John William Edinburgh Thomas (May 1, 1847 – December 18, 1899) was an American businessman, educator, and Illinois politician. Born into slavery in Alabama, he moved to Chicago after the Civil War, where he became a prominent community leader. In 1876 he became the first African American elected to the Illinois General Assembly. Thomas was instrumental in passage of Illinois' first anti-discrimination in public accommodations law, which he introduced in 1885.

==Biography==
Thomas was born May 1, 1847, in Montgomery, Alabama. During the American Civil War, Thomas defied laws governing slavery, and taught other slaves how to read and write.
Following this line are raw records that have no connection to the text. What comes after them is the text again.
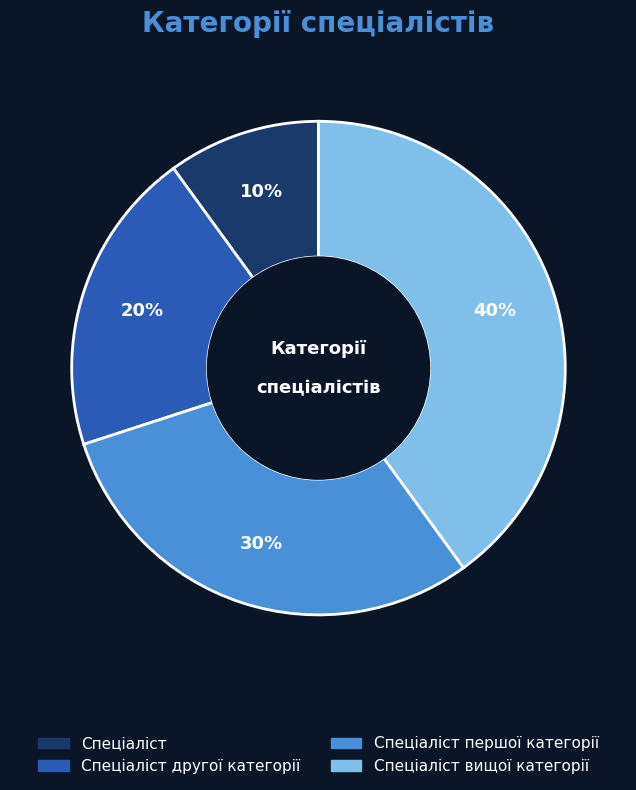

The Спеціаліст slice represents 10% of the pie. True or false?

True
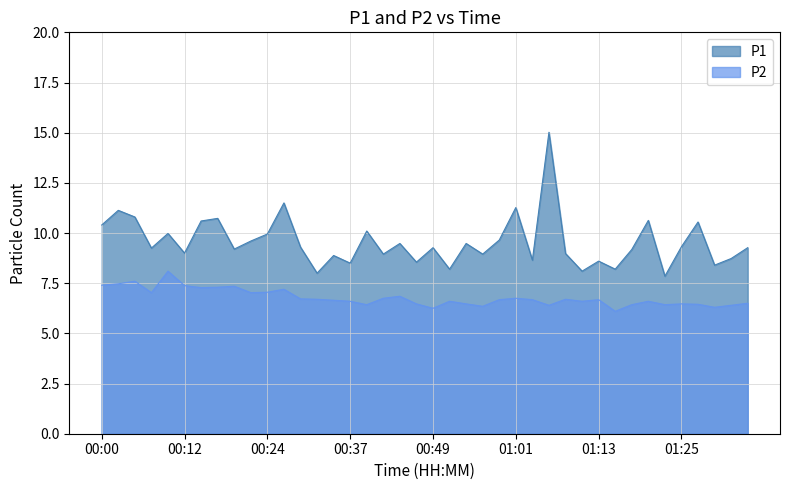

At how many categories does at least one series exceed 11?

4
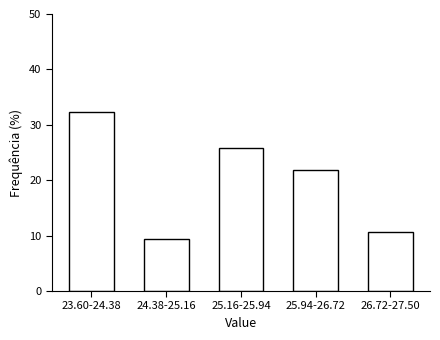

Reading left to right, what are all the values shown in this chart?

32.4	9.4	25.9	21.8	10.6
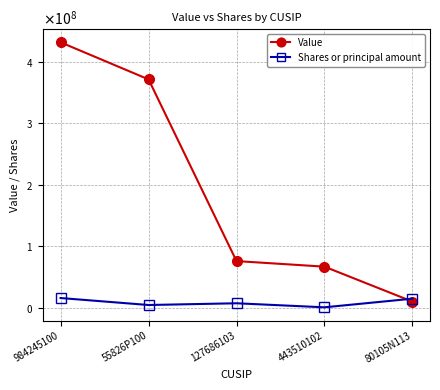

What are all the series names shown in the legend?

Value, Shares or principal amount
He became a school teacher in the south before moving to Chicago with his wife and daughter in 1869. In Chicago, he opened a grocery store, started a school for blacks, and became very involved in Olivet Baptist Church, then located in the South Chicago Loop, which would become his constituency. He was elected to the Illinois House of Representatives in 1876 to serve in the 30th Illinois General Assembly. He was elected from the 2nd district and served alongside Joseph E. Smith and James B. Taylor. He was an unsuccessful candidate in the 1878 and 1880 general elections, but returned to the state house as a member of the 33rd and 34th Illinois General Assemblies from the 3rd district alongside Democrats Thomas McNally and Isaac Abrahams. He was admitted to the bar in 1880 and practiced law, while also expanding his holdings in real estate. In 1885, he was one of the 103 House members to support the U. S. Senate candidacy of John A. Logan; a fellow Republican.
Also in 1885, Thomas introduced the legislation which became Illinois' first law preventing discrimination in public accommodations. He was elected South Town Clerk in 1886 and served a single term. He died December 18, 1899, as one of the wealthiest African-Americans in Chicago.